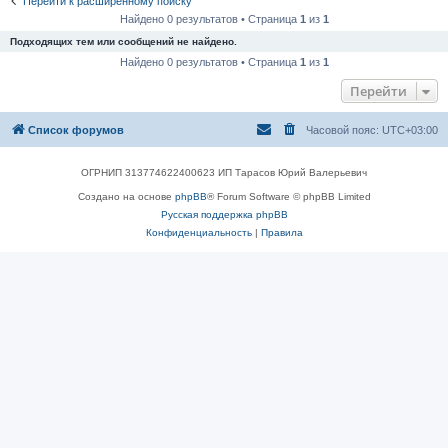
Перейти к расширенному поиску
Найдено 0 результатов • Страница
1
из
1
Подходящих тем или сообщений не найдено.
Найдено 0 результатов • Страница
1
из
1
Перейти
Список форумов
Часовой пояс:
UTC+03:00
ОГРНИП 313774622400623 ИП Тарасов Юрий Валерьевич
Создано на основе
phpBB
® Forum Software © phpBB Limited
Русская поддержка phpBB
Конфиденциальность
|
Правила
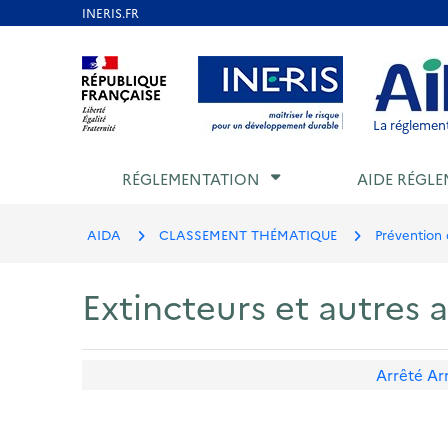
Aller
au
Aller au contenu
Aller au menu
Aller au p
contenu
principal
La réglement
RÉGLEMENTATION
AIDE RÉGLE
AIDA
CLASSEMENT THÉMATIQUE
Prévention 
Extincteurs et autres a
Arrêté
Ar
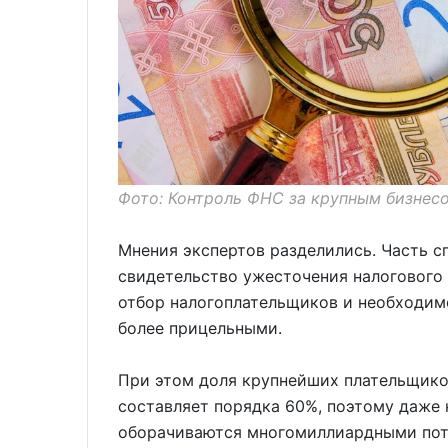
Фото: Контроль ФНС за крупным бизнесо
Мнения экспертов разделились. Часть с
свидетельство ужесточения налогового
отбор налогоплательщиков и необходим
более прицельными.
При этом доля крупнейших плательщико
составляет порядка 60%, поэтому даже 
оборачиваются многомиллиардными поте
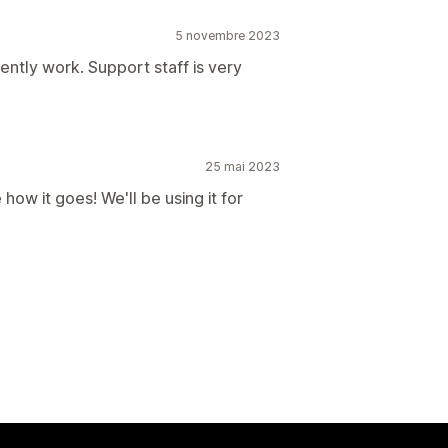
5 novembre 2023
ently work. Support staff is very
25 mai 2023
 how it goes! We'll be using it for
* * * * * * * * *
**WHAT YOU WILL DO**
Write every entry out again exactly, images omitted.

**EXPECTED OUTPUT**
Перейти к расширенному поиску
Найдено 0 результатов • Страница
1
из
1
Подходящих тем или сообщений не найдено.
Найдено 0 результатов • Страница
1
из
1
Перейти
Список форумов
Часовой пояс:
UTC+03:00
ОГРНИП 313774622400623 ИП Тарасов Юрий Валерьевич
Создано на основе
phpBB
® Forum Software © phpBB Limited
Русская поддержка phpBB
Конфиденциальность
|
Правила
Aller
au
Aller au contenu
Aller au menu
Aller au p
contenu
principal
La réglement
RÉGLEMENTATION
AIDE RÉGLE
AIDA
CLASSEMENT THÉMATIQUE
Prévention 
Extincteurs et autres a
Arrêté
Ar
Фото: Контроль ФНС за крупным бизнесо
Мнения экспертов разделились. Часть с
свидетельство ужесточения налогового
отбор налогоплательщиков и необходим
более прицельными.
При этом доля крупнейших плательщико
составляет порядка 60%, поэтому даже 
оборачиваются многомиллиардными поте
5 novembre 2023
ently work. Support staff is very
25 mai 2023
 how it goes! We'll be using it for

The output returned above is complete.